Bill Gates, who was recently reported as saying Microsoft could help solve the spam problem within two years, yesterday unveiled a raft of proposals for making the vision a reality, including introducing an internet-wide “caller ID” for email.
Softening his words somewhat, Gates said in his keynote address at the RSA Conference in San Francisco yesterday: Our goal here is to get rid of spam, and we believe that over the next several years… we can reduce spam to not being a huge problem.
The company introduced Caller ID for E-Mail, a sender authentication system that calls for relatively simple but system-wide changes to email systems and the way the internet’s domain name system works.
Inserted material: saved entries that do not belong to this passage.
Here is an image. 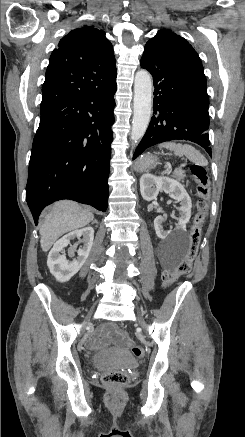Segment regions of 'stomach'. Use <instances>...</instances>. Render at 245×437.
Listing matches in <instances>:
<instances>
[{
	"instance_id": "stomach-1",
	"label": "stomach",
	"mask_w": 245,
	"mask_h": 437,
	"mask_svg": "<svg viewBox=\"0 0 245 437\" xmlns=\"http://www.w3.org/2000/svg\"><path fill=\"white\" fill-rule=\"evenodd\" d=\"M157 160L155 155L147 153L136 162L135 169L139 172L147 171L157 163Z\"/></svg>"
}]
</instances>
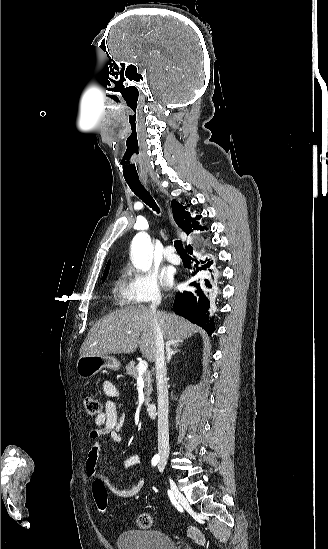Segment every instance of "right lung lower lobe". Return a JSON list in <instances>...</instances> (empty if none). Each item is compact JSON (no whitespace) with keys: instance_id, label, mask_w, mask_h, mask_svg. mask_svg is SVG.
I'll list each match as a JSON object with an SVG mask.
<instances>
[{"instance_id":"1","label":"right lung lower lobe","mask_w":328,"mask_h":549,"mask_svg":"<svg viewBox=\"0 0 328 549\" xmlns=\"http://www.w3.org/2000/svg\"><path fill=\"white\" fill-rule=\"evenodd\" d=\"M201 260L202 267L197 268L196 271L202 275V281L200 279L193 281L195 273H189L184 275L186 280H190V286L192 290L178 292L174 300V311L176 314L183 316L189 321L201 326L205 331L211 335L215 331V325L213 319H209V291L212 290L213 276L210 272V266L213 261L206 263ZM198 264L199 261L195 260ZM196 264V267H197ZM208 270V271H207Z\"/></svg>"}]
</instances>
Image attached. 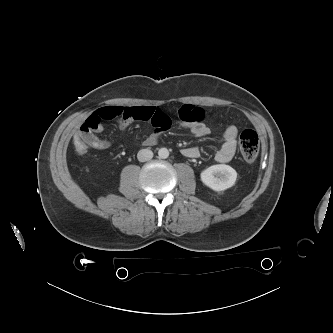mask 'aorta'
Listing matches in <instances>:
<instances>
[{"mask_svg":"<svg viewBox=\"0 0 333 333\" xmlns=\"http://www.w3.org/2000/svg\"><path fill=\"white\" fill-rule=\"evenodd\" d=\"M159 158L166 159L169 156V151L167 148H160L158 151Z\"/></svg>","mask_w":333,"mask_h":333,"instance_id":"obj_1","label":"aorta"}]
</instances>
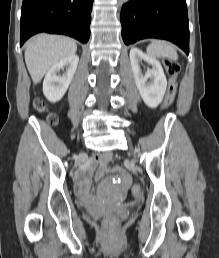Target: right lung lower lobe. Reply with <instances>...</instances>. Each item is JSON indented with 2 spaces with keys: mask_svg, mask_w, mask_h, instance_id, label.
Listing matches in <instances>:
<instances>
[{
  "mask_svg": "<svg viewBox=\"0 0 219 258\" xmlns=\"http://www.w3.org/2000/svg\"><path fill=\"white\" fill-rule=\"evenodd\" d=\"M94 0H23L20 45L39 32L64 34L82 43L90 37Z\"/></svg>",
  "mask_w": 219,
  "mask_h": 258,
  "instance_id": "right-lung-lower-lobe-1",
  "label": "right lung lower lobe"
}]
</instances>
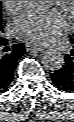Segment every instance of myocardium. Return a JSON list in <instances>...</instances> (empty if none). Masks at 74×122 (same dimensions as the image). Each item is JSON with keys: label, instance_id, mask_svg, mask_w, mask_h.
Segmentation results:
<instances>
[{"label": "myocardium", "instance_id": "obj_1", "mask_svg": "<svg viewBox=\"0 0 74 122\" xmlns=\"http://www.w3.org/2000/svg\"><path fill=\"white\" fill-rule=\"evenodd\" d=\"M56 4L59 6L66 5L71 16L73 15V13H74V1H56Z\"/></svg>", "mask_w": 74, "mask_h": 122}]
</instances>
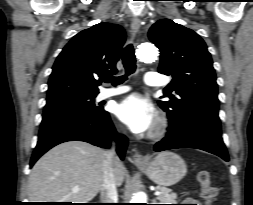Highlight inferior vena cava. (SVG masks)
Listing matches in <instances>:
<instances>
[{"mask_svg":"<svg viewBox=\"0 0 253 205\" xmlns=\"http://www.w3.org/2000/svg\"><path fill=\"white\" fill-rule=\"evenodd\" d=\"M115 158L116 154L114 149H111L105 153L103 181L100 189V199L102 203H117L118 200L113 167Z\"/></svg>","mask_w":253,"mask_h":205,"instance_id":"inferior-vena-cava-1","label":"inferior vena cava"}]
</instances>
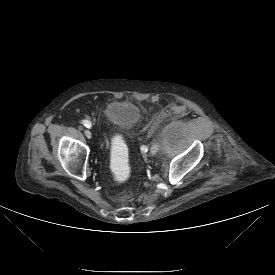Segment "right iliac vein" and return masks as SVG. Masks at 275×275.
Here are the masks:
<instances>
[{
    "mask_svg": "<svg viewBox=\"0 0 275 275\" xmlns=\"http://www.w3.org/2000/svg\"><path fill=\"white\" fill-rule=\"evenodd\" d=\"M84 134H85V136L87 137V138H91L92 137V134H91V132L89 131V130H85L84 131Z\"/></svg>",
    "mask_w": 275,
    "mask_h": 275,
    "instance_id": "right-iliac-vein-1",
    "label": "right iliac vein"
}]
</instances>
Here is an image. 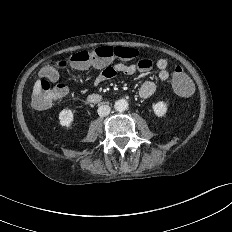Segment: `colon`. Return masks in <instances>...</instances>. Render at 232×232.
<instances>
[{"instance_id":"5ec220e1","label":"colon","mask_w":232,"mask_h":232,"mask_svg":"<svg viewBox=\"0 0 232 232\" xmlns=\"http://www.w3.org/2000/svg\"><path fill=\"white\" fill-rule=\"evenodd\" d=\"M139 51L131 47L123 46H102L93 50H83L74 53L68 60L52 61L41 69V79L38 91L32 98V106L36 110L49 108L52 103L67 94V87L64 84L51 86L50 82L58 79L59 70L68 65L77 70H83L91 64H103L113 59L129 61L136 58ZM172 86L174 91L183 97L192 93L191 80L181 66L177 65L173 72Z\"/></svg>"}]
</instances>
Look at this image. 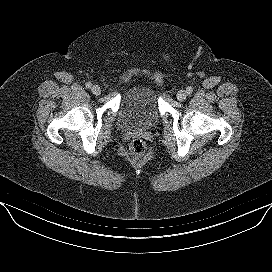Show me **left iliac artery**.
I'll use <instances>...</instances> for the list:
<instances>
[{
	"mask_svg": "<svg viewBox=\"0 0 272 272\" xmlns=\"http://www.w3.org/2000/svg\"><path fill=\"white\" fill-rule=\"evenodd\" d=\"M186 91H187L188 94H191L192 91H193V88L192 87H187Z\"/></svg>",
	"mask_w": 272,
	"mask_h": 272,
	"instance_id": "left-iliac-artery-1",
	"label": "left iliac artery"
}]
</instances>
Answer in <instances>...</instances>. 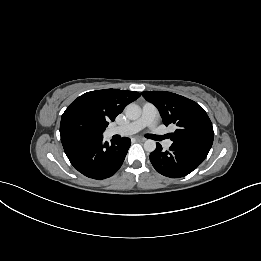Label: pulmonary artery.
Returning <instances> with one entry per match:
<instances>
[{"label": "pulmonary artery", "mask_w": 261, "mask_h": 261, "mask_svg": "<svg viewBox=\"0 0 261 261\" xmlns=\"http://www.w3.org/2000/svg\"><path fill=\"white\" fill-rule=\"evenodd\" d=\"M158 122V110L152 103H145L142 108V114L139 119L130 122L124 126L113 127L108 130L109 135L129 136L135 134L145 127L155 130ZM172 141L167 139L163 141L164 148H169Z\"/></svg>", "instance_id": "e3ab8cb5"}]
</instances>
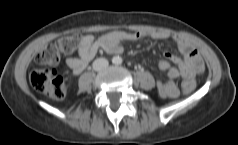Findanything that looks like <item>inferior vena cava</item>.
<instances>
[{"instance_id":"602c4592","label":"inferior vena cava","mask_w":238,"mask_h":145,"mask_svg":"<svg viewBox=\"0 0 238 145\" xmlns=\"http://www.w3.org/2000/svg\"><path fill=\"white\" fill-rule=\"evenodd\" d=\"M108 60L105 58H97L94 62H93V69L95 71H101L103 69H105L108 66Z\"/></svg>"}]
</instances>
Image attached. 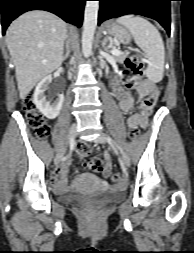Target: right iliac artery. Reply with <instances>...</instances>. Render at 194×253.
Listing matches in <instances>:
<instances>
[{"mask_svg": "<svg viewBox=\"0 0 194 253\" xmlns=\"http://www.w3.org/2000/svg\"><path fill=\"white\" fill-rule=\"evenodd\" d=\"M73 144H74V140L73 139H70V147L72 148L73 147ZM66 157L63 158V160H65Z\"/></svg>", "mask_w": 194, "mask_h": 253, "instance_id": "82829eb1", "label": "right iliac artery"}]
</instances>
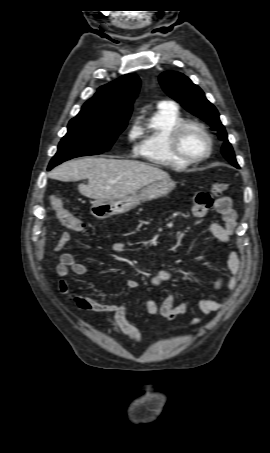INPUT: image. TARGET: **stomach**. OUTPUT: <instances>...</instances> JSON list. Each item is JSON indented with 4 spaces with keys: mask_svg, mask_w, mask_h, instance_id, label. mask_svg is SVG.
I'll return each instance as SVG.
<instances>
[{
    "mask_svg": "<svg viewBox=\"0 0 270 453\" xmlns=\"http://www.w3.org/2000/svg\"><path fill=\"white\" fill-rule=\"evenodd\" d=\"M175 185V182L170 178L162 179L123 198L98 199L92 204L90 212L98 219L123 214L136 207L143 200H151L168 194L174 189Z\"/></svg>",
    "mask_w": 270,
    "mask_h": 453,
    "instance_id": "stomach-1",
    "label": "stomach"
}]
</instances>
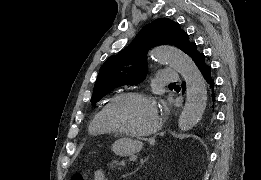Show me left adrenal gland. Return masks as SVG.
<instances>
[{"label":"left adrenal gland","instance_id":"obj_1","mask_svg":"<svg viewBox=\"0 0 261 180\" xmlns=\"http://www.w3.org/2000/svg\"><path fill=\"white\" fill-rule=\"evenodd\" d=\"M147 160H148V156H147V158H145V160H142V158H141V160H140V168H141V166H143L144 162H147ZM137 170H139V168H137ZM134 174H135V172H134Z\"/></svg>","mask_w":261,"mask_h":180}]
</instances>
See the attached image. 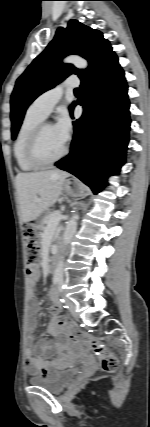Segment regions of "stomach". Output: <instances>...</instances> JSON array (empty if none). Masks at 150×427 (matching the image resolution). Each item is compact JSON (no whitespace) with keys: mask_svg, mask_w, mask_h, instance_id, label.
I'll list each match as a JSON object with an SVG mask.
<instances>
[{"mask_svg":"<svg viewBox=\"0 0 150 427\" xmlns=\"http://www.w3.org/2000/svg\"><path fill=\"white\" fill-rule=\"evenodd\" d=\"M63 190L69 196H78L83 192V187L77 180H65Z\"/></svg>","mask_w":150,"mask_h":427,"instance_id":"obj_1","label":"stomach"}]
</instances>
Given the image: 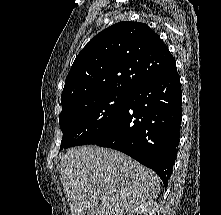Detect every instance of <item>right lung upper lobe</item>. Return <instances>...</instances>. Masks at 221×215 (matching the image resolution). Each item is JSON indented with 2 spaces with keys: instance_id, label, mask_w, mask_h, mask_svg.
Returning a JSON list of instances; mask_svg holds the SVG:
<instances>
[{
  "instance_id": "obj_1",
  "label": "right lung upper lobe",
  "mask_w": 221,
  "mask_h": 215,
  "mask_svg": "<svg viewBox=\"0 0 221 215\" xmlns=\"http://www.w3.org/2000/svg\"><path fill=\"white\" fill-rule=\"evenodd\" d=\"M173 61L148 25L116 23L93 37L76 57L61 95L62 108L99 95L129 94Z\"/></svg>"
}]
</instances>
Gates called the unauthenticated nature of email a huge security hole. He added: Like so many of the standards and protocols that grew up on the Internet in the early days, we need to strengthen these in this environment where there is malicious activity.
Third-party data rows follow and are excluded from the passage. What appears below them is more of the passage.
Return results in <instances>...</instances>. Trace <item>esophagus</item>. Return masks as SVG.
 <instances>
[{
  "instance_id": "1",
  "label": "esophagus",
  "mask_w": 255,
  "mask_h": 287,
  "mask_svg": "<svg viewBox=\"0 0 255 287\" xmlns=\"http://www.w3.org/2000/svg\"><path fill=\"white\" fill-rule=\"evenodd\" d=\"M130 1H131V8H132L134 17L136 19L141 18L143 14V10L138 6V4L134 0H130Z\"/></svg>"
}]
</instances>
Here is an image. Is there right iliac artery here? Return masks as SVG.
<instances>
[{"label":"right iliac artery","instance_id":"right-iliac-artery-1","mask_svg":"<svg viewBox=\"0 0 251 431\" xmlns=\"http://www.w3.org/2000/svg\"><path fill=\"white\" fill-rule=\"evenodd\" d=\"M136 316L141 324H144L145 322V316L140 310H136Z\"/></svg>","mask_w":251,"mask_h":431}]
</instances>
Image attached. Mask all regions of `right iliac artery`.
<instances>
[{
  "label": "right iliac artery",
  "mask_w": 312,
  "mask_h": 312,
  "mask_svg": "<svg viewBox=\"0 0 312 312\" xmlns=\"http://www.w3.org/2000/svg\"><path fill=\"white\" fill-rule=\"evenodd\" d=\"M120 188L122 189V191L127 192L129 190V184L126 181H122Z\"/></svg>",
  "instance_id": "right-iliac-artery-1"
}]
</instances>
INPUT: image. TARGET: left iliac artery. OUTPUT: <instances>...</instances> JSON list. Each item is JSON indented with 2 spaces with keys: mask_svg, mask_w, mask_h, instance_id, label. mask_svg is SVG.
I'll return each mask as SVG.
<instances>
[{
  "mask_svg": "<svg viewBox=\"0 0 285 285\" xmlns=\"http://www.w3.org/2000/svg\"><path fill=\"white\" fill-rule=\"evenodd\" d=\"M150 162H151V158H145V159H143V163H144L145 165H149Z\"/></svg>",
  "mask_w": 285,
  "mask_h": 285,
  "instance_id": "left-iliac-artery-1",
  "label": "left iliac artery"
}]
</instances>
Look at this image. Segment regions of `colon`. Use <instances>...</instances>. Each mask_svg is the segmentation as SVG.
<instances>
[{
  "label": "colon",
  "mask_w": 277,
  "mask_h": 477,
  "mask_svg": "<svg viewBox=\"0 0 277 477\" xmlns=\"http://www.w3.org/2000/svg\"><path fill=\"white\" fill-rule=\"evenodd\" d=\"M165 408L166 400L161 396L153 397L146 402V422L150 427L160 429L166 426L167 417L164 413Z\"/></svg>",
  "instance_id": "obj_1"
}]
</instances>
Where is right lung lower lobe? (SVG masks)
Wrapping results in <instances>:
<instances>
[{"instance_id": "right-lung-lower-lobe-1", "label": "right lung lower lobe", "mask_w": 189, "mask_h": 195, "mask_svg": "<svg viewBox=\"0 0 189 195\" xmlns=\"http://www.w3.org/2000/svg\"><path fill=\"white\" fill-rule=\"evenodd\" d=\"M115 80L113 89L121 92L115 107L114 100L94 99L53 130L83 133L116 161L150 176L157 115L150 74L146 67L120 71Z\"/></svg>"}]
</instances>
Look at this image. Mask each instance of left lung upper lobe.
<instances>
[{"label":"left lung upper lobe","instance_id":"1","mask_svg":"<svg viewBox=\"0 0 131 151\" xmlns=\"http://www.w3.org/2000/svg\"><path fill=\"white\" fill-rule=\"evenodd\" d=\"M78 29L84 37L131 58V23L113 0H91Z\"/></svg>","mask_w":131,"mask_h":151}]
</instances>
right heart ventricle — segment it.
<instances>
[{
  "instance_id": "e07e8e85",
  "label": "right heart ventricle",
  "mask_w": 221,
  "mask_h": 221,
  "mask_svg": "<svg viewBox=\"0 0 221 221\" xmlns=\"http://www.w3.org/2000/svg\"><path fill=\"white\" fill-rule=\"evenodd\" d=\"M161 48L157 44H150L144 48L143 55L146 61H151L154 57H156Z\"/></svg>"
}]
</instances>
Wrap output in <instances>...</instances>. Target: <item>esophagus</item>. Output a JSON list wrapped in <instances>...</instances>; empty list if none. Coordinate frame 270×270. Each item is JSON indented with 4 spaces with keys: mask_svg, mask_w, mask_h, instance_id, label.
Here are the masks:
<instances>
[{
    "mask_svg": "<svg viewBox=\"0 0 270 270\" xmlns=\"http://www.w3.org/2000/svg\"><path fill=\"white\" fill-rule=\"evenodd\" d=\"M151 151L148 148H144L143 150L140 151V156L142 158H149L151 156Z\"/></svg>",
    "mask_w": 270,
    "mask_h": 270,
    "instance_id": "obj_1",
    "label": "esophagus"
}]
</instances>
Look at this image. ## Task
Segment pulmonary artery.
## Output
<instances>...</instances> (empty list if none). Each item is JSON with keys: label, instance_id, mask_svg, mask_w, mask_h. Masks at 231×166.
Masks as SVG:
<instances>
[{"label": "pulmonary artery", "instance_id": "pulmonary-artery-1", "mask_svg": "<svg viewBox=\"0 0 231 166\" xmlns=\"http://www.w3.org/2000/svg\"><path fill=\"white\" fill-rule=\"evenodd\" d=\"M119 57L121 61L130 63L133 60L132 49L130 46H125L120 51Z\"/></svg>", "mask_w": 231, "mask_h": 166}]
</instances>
In a nutshell, this means publishing the IP addresses of outbound email servers in the DNS, and having receiving email servers configured to cross-check domains with these IP addresses before accepting incoming mail.
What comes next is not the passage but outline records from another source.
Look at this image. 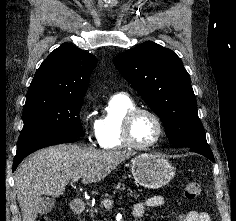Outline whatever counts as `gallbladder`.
Masks as SVG:
<instances>
[{"label": "gallbladder", "mask_w": 236, "mask_h": 221, "mask_svg": "<svg viewBox=\"0 0 236 221\" xmlns=\"http://www.w3.org/2000/svg\"><path fill=\"white\" fill-rule=\"evenodd\" d=\"M55 206V199L52 197L44 196L40 198L38 213L47 214L52 211Z\"/></svg>", "instance_id": "bac80fb5"}]
</instances>
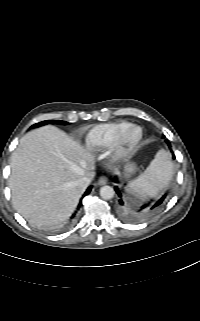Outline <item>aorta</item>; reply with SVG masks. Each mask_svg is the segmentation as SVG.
<instances>
[{
	"label": "aorta",
	"mask_w": 200,
	"mask_h": 321,
	"mask_svg": "<svg viewBox=\"0 0 200 321\" xmlns=\"http://www.w3.org/2000/svg\"><path fill=\"white\" fill-rule=\"evenodd\" d=\"M114 194H115V191L111 186L106 185L101 187L100 189V196L104 200H109L113 198Z\"/></svg>",
	"instance_id": "762f6f07"
}]
</instances>
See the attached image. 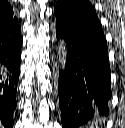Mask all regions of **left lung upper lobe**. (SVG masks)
I'll return each mask as SVG.
<instances>
[{
  "instance_id": "left-lung-upper-lobe-1",
  "label": "left lung upper lobe",
  "mask_w": 125,
  "mask_h": 128,
  "mask_svg": "<svg viewBox=\"0 0 125 128\" xmlns=\"http://www.w3.org/2000/svg\"><path fill=\"white\" fill-rule=\"evenodd\" d=\"M54 13L56 23L104 36L96 11L87 0H57Z\"/></svg>"
}]
</instances>
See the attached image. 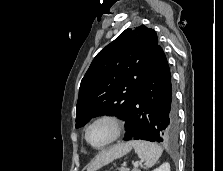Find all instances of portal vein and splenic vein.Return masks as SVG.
Here are the masks:
<instances>
[{"mask_svg":"<svg viewBox=\"0 0 223 171\" xmlns=\"http://www.w3.org/2000/svg\"><path fill=\"white\" fill-rule=\"evenodd\" d=\"M133 165H134V167H138L139 166V164L137 162H135Z\"/></svg>","mask_w":223,"mask_h":171,"instance_id":"1","label":"portal vein and splenic vein"}]
</instances>
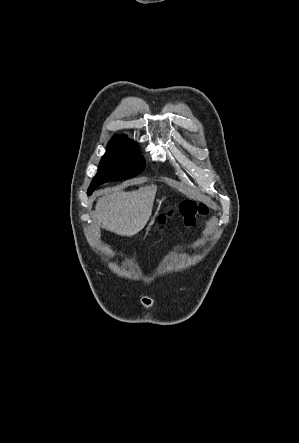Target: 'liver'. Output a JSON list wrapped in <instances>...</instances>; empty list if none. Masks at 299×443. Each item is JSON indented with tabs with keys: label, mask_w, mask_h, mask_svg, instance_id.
Returning <instances> with one entry per match:
<instances>
[{
	"label": "liver",
	"mask_w": 299,
	"mask_h": 443,
	"mask_svg": "<svg viewBox=\"0 0 299 443\" xmlns=\"http://www.w3.org/2000/svg\"><path fill=\"white\" fill-rule=\"evenodd\" d=\"M156 190V185H149L131 192L105 193L97 200L94 219L111 232L131 237L150 219Z\"/></svg>",
	"instance_id": "obj_1"
}]
</instances>
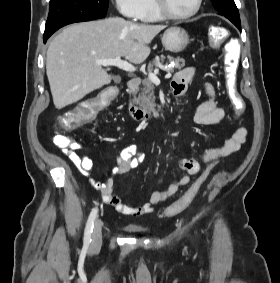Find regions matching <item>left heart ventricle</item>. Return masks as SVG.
Listing matches in <instances>:
<instances>
[{
	"instance_id": "obj_1",
	"label": "left heart ventricle",
	"mask_w": 280,
	"mask_h": 283,
	"mask_svg": "<svg viewBox=\"0 0 280 283\" xmlns=\"http://www.w3.org/2000/svg\"><path fill=\"white\" fill-rule=\"evenodd\" d=\"M166 7L174 14H186L196 4V0H164Z\"/></svg>"
}]
</instances>
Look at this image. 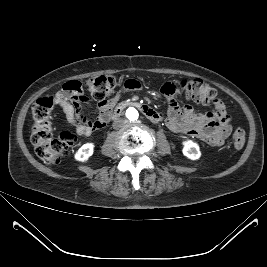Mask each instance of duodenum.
Returning <instances> with one entry per match:
<instances>
[{
    "mask_svg": "<svg viewBox=\"0 0 267 267\" xmlns=\"http://www.w3.org/2000/svg\"><path fill=\"white\" fill-rule=\"evenodd\" d=\"M129 106L138 107L143 112V114L152 122H159L162 119L161 115L157 111H155L151 106L141 103L139 101L128 100L117 104L110 111L109 120L117 119L122 114L124 109Z\"/></svg>",
    "mask_w": 267,
    "mask_h": 267,
    "instance_id": "duodenum-1",
    "label": "duodenum"
}]
</instances>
It’s already easy enough to blacklist spammers’ domains, and to whitelist friendly domains, but spoofing spoils all that. If email can be authenticated against a domain, it makes it a lot easier to assign a reputation to that domain based on its email behavior.
Caller ID for E-Mail requires an email policy document to be published in the TXT field of a domain’s DNS record. This field has always been in DNS, used to store extraneous or random ASCII text data about the domain.
Gates said Microsoft has patents on Caller ID, which will be made available for royalty-free license. We’re talking with other ISPs and mail providers, and we believe that by this summer, with the right agreements, we can put this in place, he said.
Microsoft will support Caller ID in its email products and services, and Sendmail Inc, one of the larger providers of mail transfer agent software, yesterday said it too will support the Microsoft initiative, as well as a similar initiative from Yahoo! Inc.
Sendmail CTO Eric Allman said the company will support any similar technically sound measure that garners industry support. Currently, he said, Yahoo’s DomainKeys and Microsoft’s Caller ID have their strengths and weakness.
DomainKeys resembles a public key infrastructure, but no certificates are required. It is technically similar to Caller ID, but instead of IP addresses in the TXT field of the DNS record, a cryptographic public key is placed there instead.
A key pair is generated. Email senders sign their outgoing mail with their private key, and recipients check it against the public key in the DNS. This has the added benefit of making the email tamper-resistant, Allman said.
Gates has been introducing the world to these ideas for half a year, and they are both included in a white paper entitled Coordinated Spam Reduction Initiative that Microsoft published yesterday as a thought-tool for the industry.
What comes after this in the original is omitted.